Lessons for American Conservatives
As important as Canadian conservatives’ experience with child benefits is, the bigger lesson here is about the translation of conservative ideas and principles into a working-class agenda. Harper instinctively understood that conservatives must apply their fixed principles to new and evolving issues if they are to remain relevant and responsive to the voting public in general and working-class voters in particular.
This is not a call for ideological compromise. It is instead a recognition that conservatism is more than a finite set of policy positions: it is a framework to see the world as it actually is. Its ideas and principles are fixed but its application to new and evolving issues is necessarily dynamic. This process has been described by Yuval Levin as an exercise of “applied conservatism.”
It is a good descriptor of Canadian Conservatives’ positioning on child benefits in particular and Stephen Harper’s political philosophy more generally. It amounted to the translation of conservative principles about choice, subsidiarity, and the importance of the family institution to the practical question of the rising costs of raising young children.
That is precisely the kind of policy and political recalibration that Douthat and Salam envisioned in their book. Theirs was not a call to abandon conservatism but rather to apply and translate it to a new set of issues pertinent to working-class voters. The Harper government’s experience with the UCCB demonstrates that they were on the right track.
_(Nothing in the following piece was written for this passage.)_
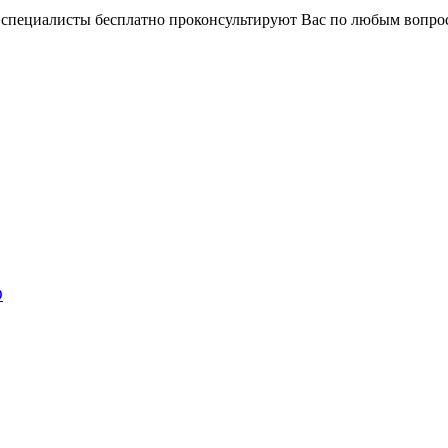
и специалисты бесплатно проконсультируют Вас по любым вопр
D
The choice before American conservatives is therefore about more than the specific design details of Senator Romney’s child allowance proposal. It is about the Republican Party’s future orientation: will it shift its policy agenda to better meet the needs of its increasingly working-class base as Douthat and Salam put forward more than a decade ago? Or will it continue to advance a more traditional Republican policy agenda that seems more and more disconnected from its voters?
The answer as a matter of practical politics seems self-evident. But the Canadian conservative record shows that it is not just an exercise in expediency. The result can be to incrementally shift policy and governance in an applied conservative direction.